I'm a fifth grade teacher, and I feel that is waaay too much homework! I think ALL of this testing nonsense is ridiculous. That's where all this homework is coming from, by the way. The No Child Left Behind laws created higher standards that schools must meet every year. By the year 2012, all students must be "above average." Okay, admittedly, that's just my interpretation, but it's an impossible standard. Administrators are stressing out, so they're putting the pressure on teachers. Teachers are stressing out, so they're putting the pressure on the kids. It's insane!
Kids need to have time to be kids. They learn from play as well as from school. They will have enough stress when they grow up. They don't need it starting in second grade! But parents have to take a stand. They have to contact their legislators and tell them what this is doing to their children so the laws can change. It's not enough for teachers to say it. They think we're saying it because we don't want to be accountable, but we're not. We're saying it because it's hurting children.

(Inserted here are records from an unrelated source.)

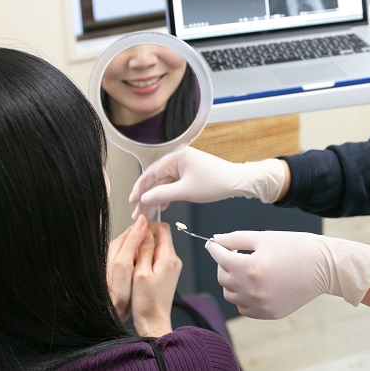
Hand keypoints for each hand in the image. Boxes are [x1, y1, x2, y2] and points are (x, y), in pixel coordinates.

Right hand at [106, 215, 181, 335]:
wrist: (153, 322)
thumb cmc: (146, 302)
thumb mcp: (140, 273)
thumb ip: (144, 249)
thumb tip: (145, 228)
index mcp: (168, 257)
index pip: (162, 228)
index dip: (148, 227)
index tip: (135, 234)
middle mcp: (173, 260)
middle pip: (160, 237)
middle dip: (144, 240)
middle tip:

I once had a call from the teacher of one of my former students. She wanted to know why he had been successful in my class and what she was doing wrong. In her class, he was refusing to work at all and was vomiting every morning as soon as he arrived at school. How's that for stress? Turns out they had told him if he didn't pass "The Test," he would be retained. He was a student with learning disabilities! He didn't know if he COULD pass, no matter how hard he tried. Poor baby. No wonder he was sick every day. In my class, we helped him instead of threatening him.
As a teacher, I take all of the stress for test preparation on myself. I rarely even mention that we're preparing for a test (although we are). I sneak it in without letting them know what I'm doing. I make it as fun and interesting as possible, so it doesn't seem like work. I give relatively little homework, and I use it as a tool to teach responsibility more than as a way of getting in more practice. My students are meeting their testing goals, and my school has met federal goals every year since NCLB began, and this is in a rural school with a poverty rate near 70%. This kind of stress and homework is NOT necessary!
We will not continue to meet our goals, however. The goal set for our children is setting them up to fail. Schools everywhere are going to fail very soon, unless there are major changes. My children will fail as well, because I refuse to subject them to the kind of stress I see elsewhere at the tender age of ten. However, I will not allow them to feel like failures. They will leave my class with their heads held high, no matter what their test scores, because they will know they did their best.
So (blushing and stepping off soapbox), yes, that is too much homework. Tell the teacher. Tell the principal. Tell your legislators. Make it stop! Kids need to learn, yes, but kids also need to be kids.